Defect-Mediated Phase Engineering of 2D Ag at the Graphene/SiC Interface (2511.07151v1)

Abstract: Atomically thin silver (Ag) films offer unique opportunities in plasmonic, quantum optics, and energy harvesting, yet conventional growth methods struggle to achieve structural control at the monolayer limit. Here, we demonstrate phase-selective synthesis of large-area, crystalline 2D Ag films via defect-engineered confinement heteroepitaxy (CHet) at the epitaxial graphene/silicon carbide (EG/SiC) interface. By tuning graphene growth and post-growth defect introduction, two distinct Ag phases are achieved with disparate properties: a nearly commensurate Ag(1) lattice stabilized by vacancy and line defects in epitaxial graphene, and a denser Ag(2) phase preferentially grown with sp3-rich zero-layer graphene.

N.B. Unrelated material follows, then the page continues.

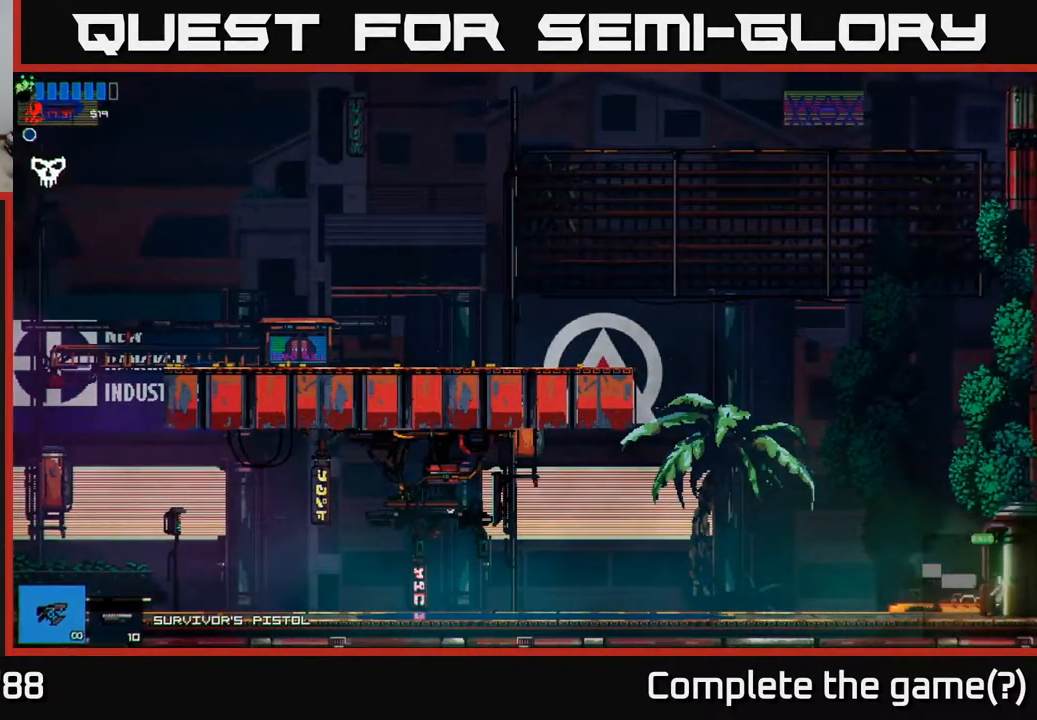
{"buttons": [], "left_stick": "right", "right_stick": "center", "events": [[117, "R1", "down"], [233, "R1", "up"]]}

Structural and spectroscopic characterization confirm lattice registry with the SiC substrate, while theoretical calculations reveal a thermodynamic preference for Ag(2) but an easier nucleation for Ag(1). Both phases are found to be semiconducting, with the Ag(2) phase exhibiting slightly enhanced n-doping of graphene. Notably, nonlinear optical measurements reveal a three-order magnitude difference in second-order susceptibility between the two phases, demonstrating promise for phase-tunable 2D metals in reconfigurable optoelectronic and metamaterial platforms.